[Dataset entries]
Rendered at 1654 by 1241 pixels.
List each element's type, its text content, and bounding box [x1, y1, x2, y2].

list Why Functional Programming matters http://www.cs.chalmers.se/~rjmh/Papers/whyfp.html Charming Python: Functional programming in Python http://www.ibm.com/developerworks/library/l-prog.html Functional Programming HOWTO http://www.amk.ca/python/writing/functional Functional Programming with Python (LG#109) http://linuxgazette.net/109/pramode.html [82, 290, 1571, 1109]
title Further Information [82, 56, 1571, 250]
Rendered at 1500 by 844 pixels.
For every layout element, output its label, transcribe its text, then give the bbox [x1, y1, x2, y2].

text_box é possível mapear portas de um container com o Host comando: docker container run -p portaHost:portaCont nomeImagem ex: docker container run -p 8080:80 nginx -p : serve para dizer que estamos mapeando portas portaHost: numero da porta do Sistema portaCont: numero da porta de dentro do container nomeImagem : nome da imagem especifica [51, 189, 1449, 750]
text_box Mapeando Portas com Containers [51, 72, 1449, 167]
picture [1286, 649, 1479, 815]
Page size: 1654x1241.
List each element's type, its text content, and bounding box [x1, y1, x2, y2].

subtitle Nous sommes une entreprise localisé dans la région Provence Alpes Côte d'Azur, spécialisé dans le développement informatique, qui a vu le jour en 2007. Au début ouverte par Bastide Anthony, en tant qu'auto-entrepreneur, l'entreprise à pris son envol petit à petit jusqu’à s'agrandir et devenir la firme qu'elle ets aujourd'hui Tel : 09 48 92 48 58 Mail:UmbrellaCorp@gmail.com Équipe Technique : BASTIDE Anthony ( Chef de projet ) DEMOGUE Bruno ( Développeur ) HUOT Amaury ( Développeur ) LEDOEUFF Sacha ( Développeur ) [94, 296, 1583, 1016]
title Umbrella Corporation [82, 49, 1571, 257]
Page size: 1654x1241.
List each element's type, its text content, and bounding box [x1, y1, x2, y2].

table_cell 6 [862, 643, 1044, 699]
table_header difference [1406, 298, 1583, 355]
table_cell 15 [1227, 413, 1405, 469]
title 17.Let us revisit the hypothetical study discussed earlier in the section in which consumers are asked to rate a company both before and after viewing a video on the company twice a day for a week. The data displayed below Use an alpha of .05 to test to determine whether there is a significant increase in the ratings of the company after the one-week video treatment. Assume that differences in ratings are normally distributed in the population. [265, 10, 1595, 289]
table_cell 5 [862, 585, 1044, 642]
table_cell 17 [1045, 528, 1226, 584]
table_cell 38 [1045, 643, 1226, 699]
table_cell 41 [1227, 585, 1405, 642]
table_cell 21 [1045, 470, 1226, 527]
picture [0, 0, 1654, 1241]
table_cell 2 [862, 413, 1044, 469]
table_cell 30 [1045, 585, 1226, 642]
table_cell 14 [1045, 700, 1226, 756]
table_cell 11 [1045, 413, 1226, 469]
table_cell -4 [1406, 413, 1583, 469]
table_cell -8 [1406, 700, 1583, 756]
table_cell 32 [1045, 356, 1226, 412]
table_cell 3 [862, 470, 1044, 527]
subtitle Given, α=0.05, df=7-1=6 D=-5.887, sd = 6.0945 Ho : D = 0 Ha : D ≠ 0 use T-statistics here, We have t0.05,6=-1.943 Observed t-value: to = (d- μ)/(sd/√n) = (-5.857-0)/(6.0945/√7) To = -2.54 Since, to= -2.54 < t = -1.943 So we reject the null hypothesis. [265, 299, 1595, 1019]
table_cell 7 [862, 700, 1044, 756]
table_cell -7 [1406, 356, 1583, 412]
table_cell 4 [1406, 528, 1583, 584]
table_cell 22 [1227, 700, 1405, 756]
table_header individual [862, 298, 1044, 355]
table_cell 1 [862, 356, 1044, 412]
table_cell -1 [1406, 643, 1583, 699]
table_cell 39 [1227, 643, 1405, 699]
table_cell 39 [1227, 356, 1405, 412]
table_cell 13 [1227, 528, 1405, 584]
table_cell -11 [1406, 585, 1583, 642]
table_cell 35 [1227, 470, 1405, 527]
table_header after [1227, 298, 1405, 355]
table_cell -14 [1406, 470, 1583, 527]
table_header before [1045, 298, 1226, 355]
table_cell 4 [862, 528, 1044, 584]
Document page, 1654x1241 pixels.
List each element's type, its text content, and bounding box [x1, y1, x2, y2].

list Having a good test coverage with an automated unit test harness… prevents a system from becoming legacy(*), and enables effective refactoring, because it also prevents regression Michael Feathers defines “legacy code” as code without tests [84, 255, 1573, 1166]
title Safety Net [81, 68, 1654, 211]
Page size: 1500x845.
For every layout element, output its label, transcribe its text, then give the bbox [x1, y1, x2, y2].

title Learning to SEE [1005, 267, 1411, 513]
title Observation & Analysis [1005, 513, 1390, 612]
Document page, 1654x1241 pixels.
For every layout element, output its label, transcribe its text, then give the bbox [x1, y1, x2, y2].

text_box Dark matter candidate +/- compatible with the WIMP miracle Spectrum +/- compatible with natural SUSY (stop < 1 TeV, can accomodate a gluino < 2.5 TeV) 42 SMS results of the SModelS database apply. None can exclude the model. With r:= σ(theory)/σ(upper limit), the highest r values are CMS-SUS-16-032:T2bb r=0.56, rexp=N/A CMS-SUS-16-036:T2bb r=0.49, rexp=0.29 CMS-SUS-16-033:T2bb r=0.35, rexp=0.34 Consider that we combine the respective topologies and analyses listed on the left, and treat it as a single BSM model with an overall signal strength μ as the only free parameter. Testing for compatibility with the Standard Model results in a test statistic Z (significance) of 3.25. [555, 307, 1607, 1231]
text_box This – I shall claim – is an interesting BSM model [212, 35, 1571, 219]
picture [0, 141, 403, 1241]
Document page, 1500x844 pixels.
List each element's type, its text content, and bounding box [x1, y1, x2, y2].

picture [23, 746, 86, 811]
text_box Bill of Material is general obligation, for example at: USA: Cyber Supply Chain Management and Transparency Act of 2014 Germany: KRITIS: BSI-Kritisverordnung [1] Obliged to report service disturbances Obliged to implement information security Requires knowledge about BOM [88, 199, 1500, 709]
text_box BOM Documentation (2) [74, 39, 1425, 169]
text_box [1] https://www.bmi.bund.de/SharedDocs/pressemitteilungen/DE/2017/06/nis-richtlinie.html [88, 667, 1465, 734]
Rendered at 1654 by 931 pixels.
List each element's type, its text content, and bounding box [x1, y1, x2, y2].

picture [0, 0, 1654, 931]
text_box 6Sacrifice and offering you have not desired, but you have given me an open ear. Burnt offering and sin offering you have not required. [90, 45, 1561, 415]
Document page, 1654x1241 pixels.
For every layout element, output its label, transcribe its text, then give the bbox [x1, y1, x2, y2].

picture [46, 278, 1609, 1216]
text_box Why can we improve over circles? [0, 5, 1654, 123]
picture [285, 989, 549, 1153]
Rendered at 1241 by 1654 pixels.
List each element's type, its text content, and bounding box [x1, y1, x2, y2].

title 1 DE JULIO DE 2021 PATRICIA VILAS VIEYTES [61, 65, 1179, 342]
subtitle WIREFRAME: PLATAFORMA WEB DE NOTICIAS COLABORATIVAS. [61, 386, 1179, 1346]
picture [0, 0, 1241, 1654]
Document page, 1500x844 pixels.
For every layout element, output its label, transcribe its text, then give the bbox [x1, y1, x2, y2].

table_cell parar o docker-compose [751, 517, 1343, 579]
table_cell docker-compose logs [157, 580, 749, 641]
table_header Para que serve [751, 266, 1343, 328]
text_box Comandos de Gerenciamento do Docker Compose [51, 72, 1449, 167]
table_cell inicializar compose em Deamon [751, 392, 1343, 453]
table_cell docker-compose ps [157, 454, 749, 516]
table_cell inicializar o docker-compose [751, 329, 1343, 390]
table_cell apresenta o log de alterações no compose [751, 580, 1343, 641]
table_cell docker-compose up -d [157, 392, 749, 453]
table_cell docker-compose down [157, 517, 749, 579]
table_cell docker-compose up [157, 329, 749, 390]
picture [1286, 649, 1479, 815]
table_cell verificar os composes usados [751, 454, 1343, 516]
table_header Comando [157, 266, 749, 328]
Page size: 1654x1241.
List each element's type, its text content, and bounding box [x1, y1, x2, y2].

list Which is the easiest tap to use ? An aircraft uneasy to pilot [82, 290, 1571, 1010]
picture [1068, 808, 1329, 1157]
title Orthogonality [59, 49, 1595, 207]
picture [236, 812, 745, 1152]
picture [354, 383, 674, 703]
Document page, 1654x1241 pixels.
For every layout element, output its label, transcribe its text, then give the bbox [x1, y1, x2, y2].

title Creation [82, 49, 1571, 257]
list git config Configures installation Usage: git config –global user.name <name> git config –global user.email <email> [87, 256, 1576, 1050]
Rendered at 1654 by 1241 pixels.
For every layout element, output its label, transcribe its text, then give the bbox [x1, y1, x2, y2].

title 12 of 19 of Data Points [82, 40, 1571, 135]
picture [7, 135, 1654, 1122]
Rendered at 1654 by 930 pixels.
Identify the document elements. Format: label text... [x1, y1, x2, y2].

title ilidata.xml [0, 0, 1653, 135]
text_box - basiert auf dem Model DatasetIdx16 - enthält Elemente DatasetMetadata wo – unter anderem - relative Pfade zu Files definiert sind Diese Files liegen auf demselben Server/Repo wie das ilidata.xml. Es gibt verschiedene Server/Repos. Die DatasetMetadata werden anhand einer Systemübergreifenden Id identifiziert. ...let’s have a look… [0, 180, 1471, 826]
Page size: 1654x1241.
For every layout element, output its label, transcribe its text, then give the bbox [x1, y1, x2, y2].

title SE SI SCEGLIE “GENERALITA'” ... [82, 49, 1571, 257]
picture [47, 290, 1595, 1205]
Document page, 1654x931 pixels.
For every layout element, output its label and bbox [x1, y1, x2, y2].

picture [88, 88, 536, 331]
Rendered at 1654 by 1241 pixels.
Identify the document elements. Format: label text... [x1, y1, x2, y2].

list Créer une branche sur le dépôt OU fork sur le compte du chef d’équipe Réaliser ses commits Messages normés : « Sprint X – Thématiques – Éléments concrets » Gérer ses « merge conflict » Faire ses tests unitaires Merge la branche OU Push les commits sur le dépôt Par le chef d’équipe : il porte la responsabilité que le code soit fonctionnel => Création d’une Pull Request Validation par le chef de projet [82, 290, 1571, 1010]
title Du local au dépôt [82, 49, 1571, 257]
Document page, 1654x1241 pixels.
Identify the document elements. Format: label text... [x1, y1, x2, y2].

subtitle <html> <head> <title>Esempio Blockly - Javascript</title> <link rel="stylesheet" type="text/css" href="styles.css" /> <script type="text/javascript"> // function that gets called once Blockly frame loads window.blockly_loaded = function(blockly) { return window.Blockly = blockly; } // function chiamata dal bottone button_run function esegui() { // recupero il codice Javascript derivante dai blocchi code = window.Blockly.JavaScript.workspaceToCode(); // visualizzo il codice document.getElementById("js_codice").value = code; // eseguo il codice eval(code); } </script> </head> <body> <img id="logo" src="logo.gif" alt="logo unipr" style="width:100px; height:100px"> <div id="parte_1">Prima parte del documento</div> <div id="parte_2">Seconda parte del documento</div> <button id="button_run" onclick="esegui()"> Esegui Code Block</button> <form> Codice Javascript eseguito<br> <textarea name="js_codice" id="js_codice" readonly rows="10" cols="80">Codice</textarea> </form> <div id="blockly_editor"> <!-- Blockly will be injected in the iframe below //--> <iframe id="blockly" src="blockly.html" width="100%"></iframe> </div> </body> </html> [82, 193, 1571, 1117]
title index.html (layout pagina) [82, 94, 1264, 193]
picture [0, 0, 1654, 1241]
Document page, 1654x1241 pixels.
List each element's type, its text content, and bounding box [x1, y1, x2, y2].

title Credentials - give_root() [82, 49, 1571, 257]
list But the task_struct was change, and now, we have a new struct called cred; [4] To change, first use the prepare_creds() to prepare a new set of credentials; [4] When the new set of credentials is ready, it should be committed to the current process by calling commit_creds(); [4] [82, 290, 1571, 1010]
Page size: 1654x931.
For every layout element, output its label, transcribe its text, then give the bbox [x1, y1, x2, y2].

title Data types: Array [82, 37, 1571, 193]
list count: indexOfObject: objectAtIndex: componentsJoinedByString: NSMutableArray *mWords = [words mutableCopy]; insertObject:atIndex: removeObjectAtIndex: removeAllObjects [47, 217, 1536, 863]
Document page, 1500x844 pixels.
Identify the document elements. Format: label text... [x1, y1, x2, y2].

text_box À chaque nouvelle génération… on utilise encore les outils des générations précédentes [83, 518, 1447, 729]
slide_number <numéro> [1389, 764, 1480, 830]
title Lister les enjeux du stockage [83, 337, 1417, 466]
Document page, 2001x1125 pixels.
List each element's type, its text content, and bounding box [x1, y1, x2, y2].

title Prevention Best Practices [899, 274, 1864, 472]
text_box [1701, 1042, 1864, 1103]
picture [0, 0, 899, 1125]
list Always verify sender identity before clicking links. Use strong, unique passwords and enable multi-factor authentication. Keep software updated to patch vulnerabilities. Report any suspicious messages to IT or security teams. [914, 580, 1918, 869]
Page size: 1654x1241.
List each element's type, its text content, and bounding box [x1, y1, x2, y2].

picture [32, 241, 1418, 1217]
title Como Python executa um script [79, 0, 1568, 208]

- [INSTRUCTION] Copy the records starting at the line with "Rendered at 1654 by 931 pixels." and ending at the line with "picture [285, 989, 549, 1153]", replacing "transcribe" with "copy out" and leaving everything else the same.

- [FINAL RESULT]
Rendered at 1654 by 931 pixels.
List each element's type, its text content, and bounding box [x1, y1, x2, y2].

picture [0, 0, 1654, 931]
text_box 6Sacrifice and offering you have not desired, but you have given me an open ear. Burnt offering and sin offering you have not required. [90, 45, 1561, 415]
Document page, 1654x1241 pixels.
For every layout element, output its label, copy out its text, then give the bbox [x1, y1, x2, y2].

picture [46, 278, 1609, 1216]
text_box Why can we improve over circles? [0, 5, 1654, 123]
picture [285, 989, 549, 1153]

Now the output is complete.